• _WORK INSTRUCTION_: Copy every entry as is. Leave images out.

[Stored records]
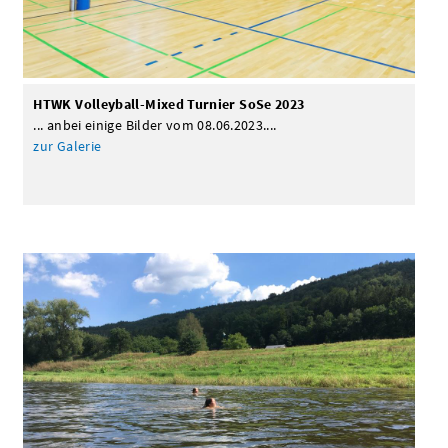
HTWK Volleyball-Mixed Turnier SoSe 2023
... anbei einige Bilder vom 08.06.2023....
zur Galerie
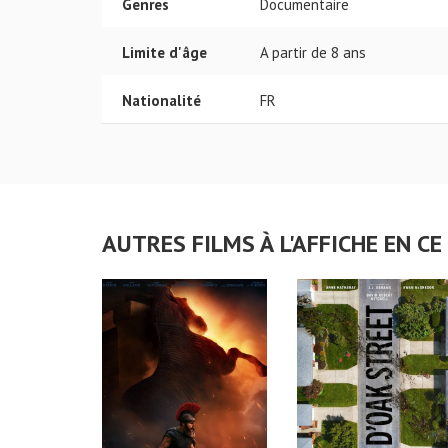
Genres
Documentaire
Limite d'âge
A partir de 8 ans
Nationalité
FR
AUTRES FILMS À L'AFFICHE EN 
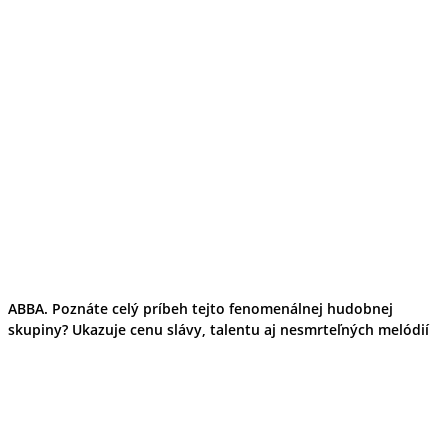
ABBA. Poznáte celý príbeh tejto fenomenálnej hudobnej
skupiny? Ukazuje cenu slávy, talentu aj nesmrteľných melódií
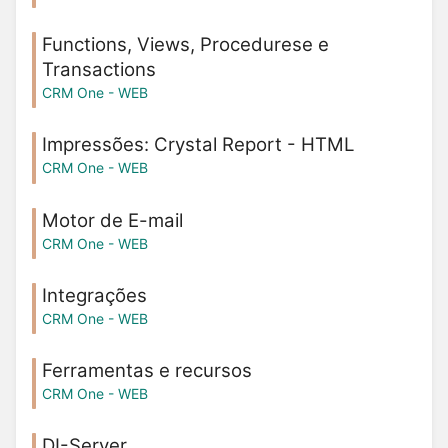
Functions, Views, Procedurese e
Transactions
CRM One - WEB
Impressões: Crystal Report - HTML
CRM One - WEB
Motor de E-mail
CRM One - WEB
Integrações
CRM One - WEB
Ferramentas e recursos
CRM One - WEB
DI-Server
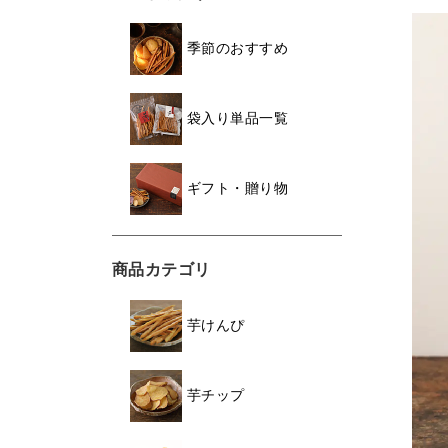
季節のおすすめ
袋入り単品一覧
ギフト・贈り物
商品カテゴリ
芋けんぴ
芋チップ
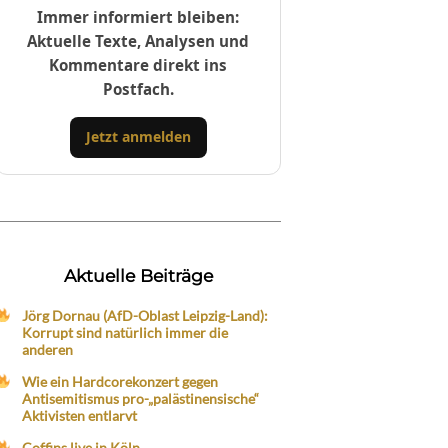
Immer informiert bleiben:
Aktuelle Texte, Analysen und
Kommentare direkt ins
Postfach.
Jetzt anmelden
Aktuelle Beiträge
Jörg Dornau (AfD-Oblast Leipzig-Land):
Korrupt sind natürlich immer die
anderen
Wie ein Hardcorekonzert gegen
Antisemitismus pro-„palästinensische“
Aktivisten entlarvt
Coffins live in Köln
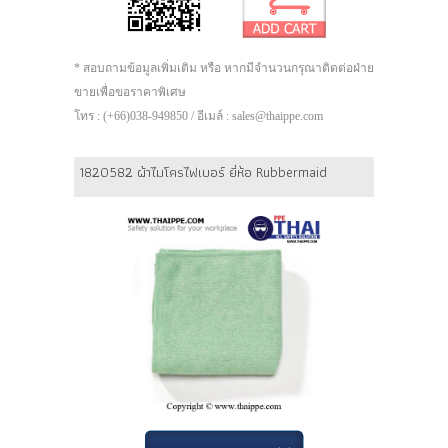
* สอบถามข้อมูลเพิ่มเติม หรือ หากมีจำนวนกรุณาติดต่อฝ่าย
ขายเพื่อขอราคาพิเศษ
โทร : (+66)038-949850 / อีเมล์ : sales@thaippe.com
1820582 ผ้าไมโครไฟเบอร์ ยี่ห้อ Rubbermaid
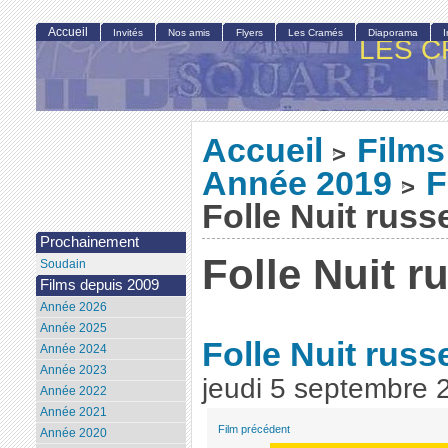
Accueil
Invités
Nos amis
Flyers
Les Cramés
Diaporama
LES C
Accueil
Films
>
Année 2019
F
>
Folle Nuit russ
Prochainement
Folle Nuit r
Soudain
Films depuis 2009
Année 2026
Année 2025
Folle Nuit rus
Année 2024
Année 2023
jeudi 5 septembre 
Année 2022
Année 2021
Film précédent
Année 2020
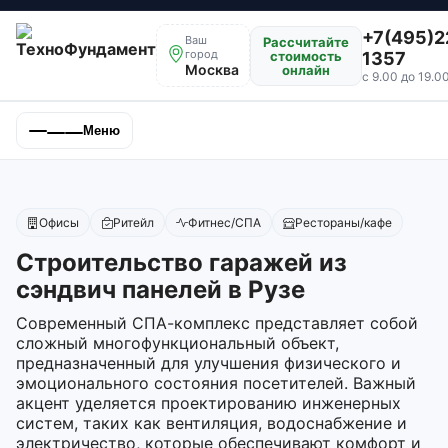
+7(495)2
Ваш
Рассчитайте
город
стоимость
1357
Москва
онлайн
с 9.00 до 19.0
Меню
Офисы
Ритейл
Фитнес/СПА
Рестораны/кафе
Строительство гаражей из
сэндвич панелей в Рузе
Современный СПА-комплекс представляет собой
сложный многофункциональный объект,
предназначенный для улучшения физического и
эмоционального состояния посетителей. Важный
акцент уделяется проектированию инженерных
систем, таких как вентиляция, водоснабжение и
электричество, которые обеспечивают комфорт и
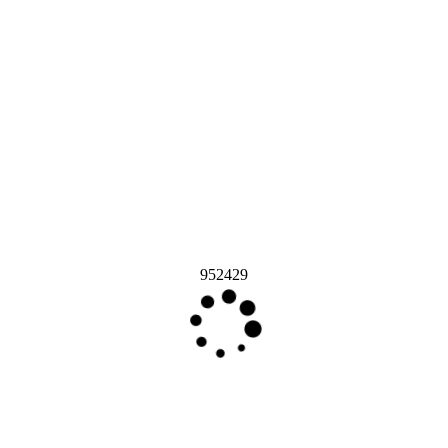
952429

• _ANSWER AREA_:
HTWK Volleyball-Mixed Turnier SoSe 2023
... anbei einige Bilder vom 08.06.2023....
zur Galerie
Genres
Documentaire
Limite d'âge
A partir de 8 ans
Nationalité
FR
AUTRES FILMS À L'AFFICHE EN 
ABBA. Poznáte celý príbeh tejto fenomenálnej hudobnej
skupiny? Ukazuje cenu slávy, talentu aj nesmrteľných melódií
Functions, Views, Procedurese e
Transactions
CRM One - WEB
Impressões: Crystal Report - HTML
CRM One - WEB
Motor de E-mail
CRM One - WEB
Integrações
CRM One - WEB
Ferramentas e recursos
CRM One - WEB
DI-Server
季節のおすすめ
袋入り単品一覧
ギフト・贈り物
商品カテゴリ
芋けんぴ
芋チップ
Immer informiert bleiben:
Aktuelle Texte, Analysen und
Kommentare direkt ins
Postfach.
Jetzt anmelden
Aktuelle Beiträge
Jörg Dornau (AfD-Oblast Leipzig-Land):
Korrupt sind natürlich immer die
anderen
Wie ein Hardcorekonzert gegen
Antisemitismus pro-„palästinensische“
Aktivisten entlarvt
Coffins live in Köln
* สอบถามข้อมูลเพิ่มเติม หรือ หากมีจำนวนกรุณาติดต่อฝ่าย
ขายเพื่อขอราคาพิเศษ
โทร : (+66)038-949850 / อีเมล์ : sales@thaippe.com
1820582 ผ้าไมโครไฟเบอร์ ยี่ห้อ Rubbermaid
Accueil
Invités
Nos amis
Flyers
Les Cramés
Diaporama
LES C
Accueil
Films
>
Année 2019
F
>
Folle Nuit russ
Prochainement
Folle Nuit r
Soudain
Films depuis 2009
Année 2026
Année 2025
Folle Nuit rus
Année 2024
Année 2023
jeudi 5 septembre 
Année 2022
Année 2021
Film précédent
Année 2020
+7(495)2
Ваш
Рассчитайте
город
стоимость
1357
Москва
онлайн
с 9.00 до 19.0
Меню
Офисы
Ритейл
Фитнес/СПА
Рестораны/кафе
Строительство гаражей из
сэндвич панелей в Рузе
Современный СПА-комплекс представляет собой
сложный многофункциональный объект,
предназначенный для улучшения физического и
эмоционального состояния посетителей. Важный
акцент уделяется проектированию инженерных
систем, таких как вентиляция, водоснабжение и
электричество, которые обеспечивают комфорт и
952429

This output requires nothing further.